▶ Things to do:
**A)** In the news excerpt about the Alaska Native adoption case, what did the state successfully argue about the grandmother of "Baby Dawn"?
**B)** Write what comes next in the news excerpt about the Alaska Native adoption case, picking up after its final sentence.

▶ Excerpted passage:
━━━━━━
The Alaska Federation of Natives, the Alaska Native Tribal Health Consortium and a dozen regional Native non-profits are asking Governor Bill Walker to change his position in a case involving the adoption of Alaska Native children. They say the state’s position in the case Tununuk v. the state of Alaska erects barriers between tribal children and tribal homes.
The state has said it’s only arguing for compliance with a U.S. Supreme Court ruling.
Under the terms of the Indian Child Welfare Act, or ICWA, Alaska Native children must be placed for adoption with their relatives or tribal members unless it’s clearly in the child’s interests to do otherwise.
An Alaska Supreme Court ruling last December allowed the non-Native Smith family to adopt “Baby Dawn” even though her Native grandmother wanted to adopt her.
The state successfully argued the grandmother failed to file a required petition to adopt.
━━━━━━
▶ Stored data:
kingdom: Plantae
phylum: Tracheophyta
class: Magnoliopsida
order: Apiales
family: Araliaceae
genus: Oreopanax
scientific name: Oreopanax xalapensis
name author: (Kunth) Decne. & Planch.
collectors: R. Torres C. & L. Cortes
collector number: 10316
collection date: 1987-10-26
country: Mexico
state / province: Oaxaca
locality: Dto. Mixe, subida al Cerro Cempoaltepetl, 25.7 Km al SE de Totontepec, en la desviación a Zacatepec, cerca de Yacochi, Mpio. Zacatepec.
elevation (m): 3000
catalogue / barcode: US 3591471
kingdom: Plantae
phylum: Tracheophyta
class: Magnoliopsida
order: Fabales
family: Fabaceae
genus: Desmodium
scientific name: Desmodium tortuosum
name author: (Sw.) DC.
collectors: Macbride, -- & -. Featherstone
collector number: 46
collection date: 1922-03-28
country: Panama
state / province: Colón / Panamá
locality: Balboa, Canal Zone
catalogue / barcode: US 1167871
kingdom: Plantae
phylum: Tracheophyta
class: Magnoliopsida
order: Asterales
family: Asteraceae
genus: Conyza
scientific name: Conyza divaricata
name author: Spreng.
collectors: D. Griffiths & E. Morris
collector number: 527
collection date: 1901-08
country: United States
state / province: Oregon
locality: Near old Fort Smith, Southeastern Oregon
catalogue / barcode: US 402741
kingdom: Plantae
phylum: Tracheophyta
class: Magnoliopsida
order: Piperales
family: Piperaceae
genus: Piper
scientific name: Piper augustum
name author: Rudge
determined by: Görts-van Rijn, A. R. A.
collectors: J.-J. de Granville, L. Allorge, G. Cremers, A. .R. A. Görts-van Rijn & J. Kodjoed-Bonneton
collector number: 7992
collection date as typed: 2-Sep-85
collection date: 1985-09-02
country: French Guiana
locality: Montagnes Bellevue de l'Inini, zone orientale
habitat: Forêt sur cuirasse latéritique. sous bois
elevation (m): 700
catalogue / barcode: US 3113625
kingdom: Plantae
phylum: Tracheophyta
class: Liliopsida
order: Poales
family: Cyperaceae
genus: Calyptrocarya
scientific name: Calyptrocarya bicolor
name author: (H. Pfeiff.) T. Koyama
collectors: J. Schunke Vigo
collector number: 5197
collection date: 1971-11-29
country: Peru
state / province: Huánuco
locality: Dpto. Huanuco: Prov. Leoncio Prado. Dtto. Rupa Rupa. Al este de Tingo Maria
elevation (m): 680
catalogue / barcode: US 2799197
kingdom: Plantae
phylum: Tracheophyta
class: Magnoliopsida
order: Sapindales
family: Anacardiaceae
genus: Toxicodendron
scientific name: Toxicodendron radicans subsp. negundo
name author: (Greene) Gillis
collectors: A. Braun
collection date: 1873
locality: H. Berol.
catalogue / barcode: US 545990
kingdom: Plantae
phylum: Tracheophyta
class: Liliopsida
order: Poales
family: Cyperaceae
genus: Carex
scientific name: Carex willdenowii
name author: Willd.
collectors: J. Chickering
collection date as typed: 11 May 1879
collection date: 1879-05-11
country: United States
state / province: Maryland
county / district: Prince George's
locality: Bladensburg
━━━━━━
▶ Responses:
**A)** The state argued that she failed to file a required petition to adopt.

**B)**
Lloyd Miller is a partner in the law firm Sonosky, Chambers, Sachse, Miller and Munson, which is representing the village of Tununuk. He says the state is misinterpreting the U.S. Supreme Court’s ruling.
Miller said that ruling requires formal action, a standard he says the grandmother met when she told the state’s Office of Children Services and testified in court that she wanted to adopt her grandchild.
The village of Tununuk requested a rehearing in the cast. Briefs to the Alaska Supreme Court on that request are due Monday.
Joaqlin Estus is a reporter at KNBA in Anchorage.